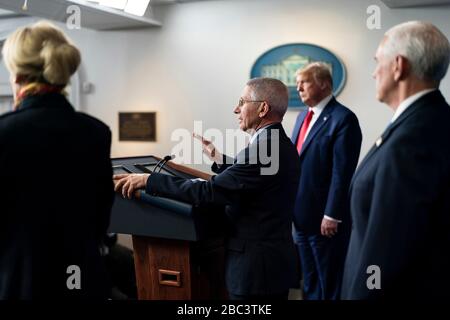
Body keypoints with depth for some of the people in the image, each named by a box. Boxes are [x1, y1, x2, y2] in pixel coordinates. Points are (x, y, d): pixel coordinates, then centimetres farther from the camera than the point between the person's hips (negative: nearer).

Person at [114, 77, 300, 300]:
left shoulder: (263, 149, -22)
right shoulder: (278, 144, 8)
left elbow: (208, 192, -25)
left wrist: (148, 180, -20)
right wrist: (218, 159, 16)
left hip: (256, 266, -9)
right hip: (273, 259, 9)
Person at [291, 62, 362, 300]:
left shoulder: (343, 118, -15)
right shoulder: (303, 116, 13)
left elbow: (342, 173, -19)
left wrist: (331, 216, -20)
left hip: (324, 218, -8)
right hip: (301, 214, 8)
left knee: (330, 285, 7)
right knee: (309, 282, 20)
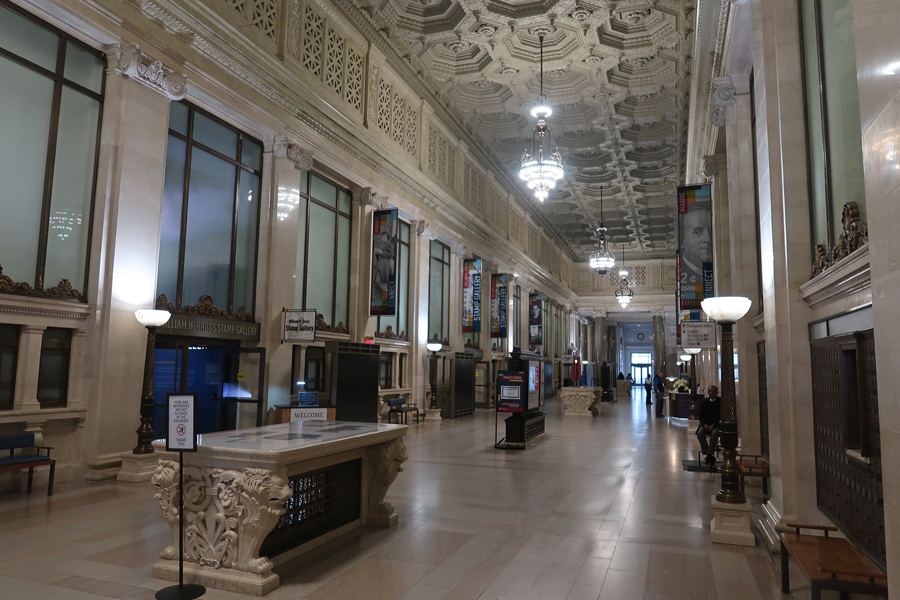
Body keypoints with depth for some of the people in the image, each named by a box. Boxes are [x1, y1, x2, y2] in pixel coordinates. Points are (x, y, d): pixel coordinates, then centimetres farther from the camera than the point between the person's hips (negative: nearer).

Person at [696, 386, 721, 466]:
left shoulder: (721, 402, -3)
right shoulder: (704, 401, 7)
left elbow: (721, 417, -7)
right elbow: (701, 416, 7)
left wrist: (713, 426, -18)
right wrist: (705, 425, -12)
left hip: (717, 424, -3)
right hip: (706, 424, 3)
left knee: (714, 433, -35)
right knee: (700, 433, -26)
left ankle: (709, 455, -27)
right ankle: (709, 455, -21)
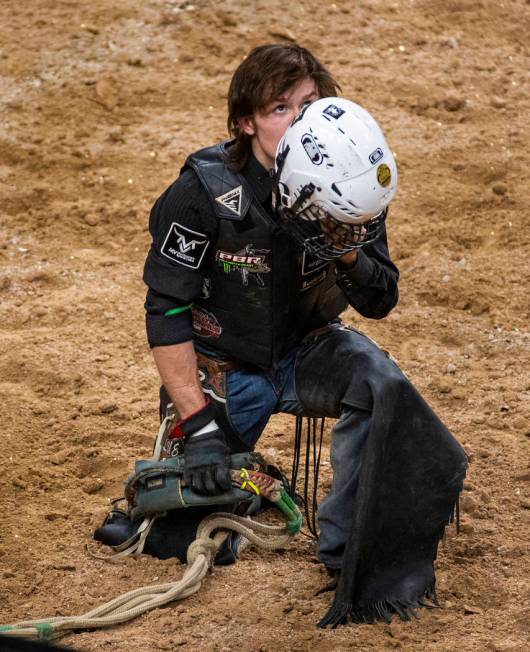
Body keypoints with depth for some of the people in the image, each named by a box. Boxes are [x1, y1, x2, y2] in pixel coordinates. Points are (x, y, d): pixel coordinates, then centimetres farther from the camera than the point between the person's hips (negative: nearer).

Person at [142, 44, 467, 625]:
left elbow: (380, 304, -5)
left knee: (378, 380, -32)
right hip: (224, 368, -2)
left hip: (307, 352, 2)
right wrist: (199, 426, -24)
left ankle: (347, 545, -17)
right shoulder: (205, 191, -22)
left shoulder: (345, 185, -11)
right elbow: (166, 312, -19)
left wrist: (345, 253, -28)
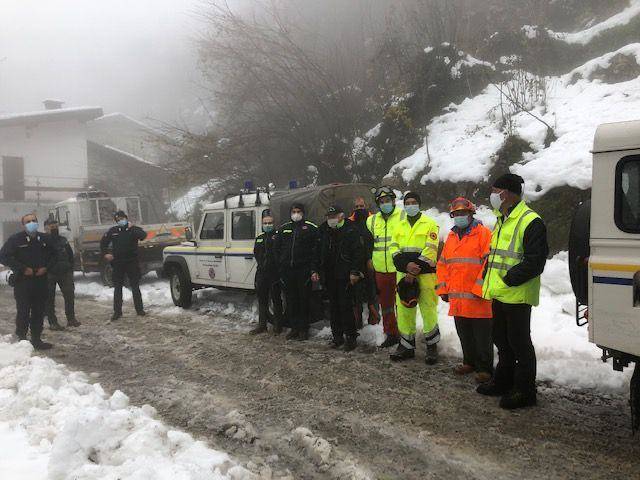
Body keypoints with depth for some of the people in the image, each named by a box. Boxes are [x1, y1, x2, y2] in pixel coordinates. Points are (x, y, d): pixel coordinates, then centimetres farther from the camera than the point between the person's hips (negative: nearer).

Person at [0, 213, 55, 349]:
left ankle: (36, 339, 17)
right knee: (23, 312, -4)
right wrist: (23, 269, -13)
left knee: (39, 312, 8)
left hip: (41, 281, 4)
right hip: (22, 282, -4)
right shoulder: (15, 239, -4)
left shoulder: (44, 239, 9)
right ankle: (21, 339, 7)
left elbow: (53, 256, 19)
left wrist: (46, 267, -1)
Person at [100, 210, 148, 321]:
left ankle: (139, 309, 13)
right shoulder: (113, 231, 5)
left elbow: (143, 235, -22)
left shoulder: (133, 229, -2)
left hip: (132, 262, -2)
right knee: (117, 288, 6)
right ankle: (117, 311, 13)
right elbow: (103, 242, 16)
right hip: (117, 263, 2)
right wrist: (105, 254, 3)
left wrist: (131, 228, -24)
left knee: (135, 287, 5)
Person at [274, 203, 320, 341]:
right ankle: (294, 328, 17)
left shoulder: (311, 228, 2)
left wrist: (314, 271, -11)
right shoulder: (283, 229, 14)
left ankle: (304, 329, 9)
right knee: (290, 300, 8)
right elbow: (277, 249, 16)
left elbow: (316, 251, -4)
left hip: (304, 271, -4)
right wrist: (280, 267, 7)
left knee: (304, 300, 0)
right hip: (287, 271, 4)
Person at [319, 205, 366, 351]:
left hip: (346, 277, -6)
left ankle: (350, 337, 3)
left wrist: (355, 272, -14)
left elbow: (359, 252, -9)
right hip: (329, 276, 6)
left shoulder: (351, 230, -5)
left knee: (346, 306, -6)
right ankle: (337, 336, 19)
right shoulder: (324, 231, 12)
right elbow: (317, 253, 18)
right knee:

[What the exercise asks] Where does the word "ankle" appear in the records? Copy every line that holds it.

[Output]
left ankle: (709, 455, -27)
right ankle: (709, 455, -21)
left ankle: (347, 545, -17)
left ankle: (36, 339, 17)
right ankle: (21, 339, 7)
left ankle: (139, 309, 13)
right ankle: (117, 311, 13)
right ankle: (294, 328, 17)
left ankle: (304, 329, 9)
left ankle: (350, 337, 3)
right ankle: (337, 336, 19)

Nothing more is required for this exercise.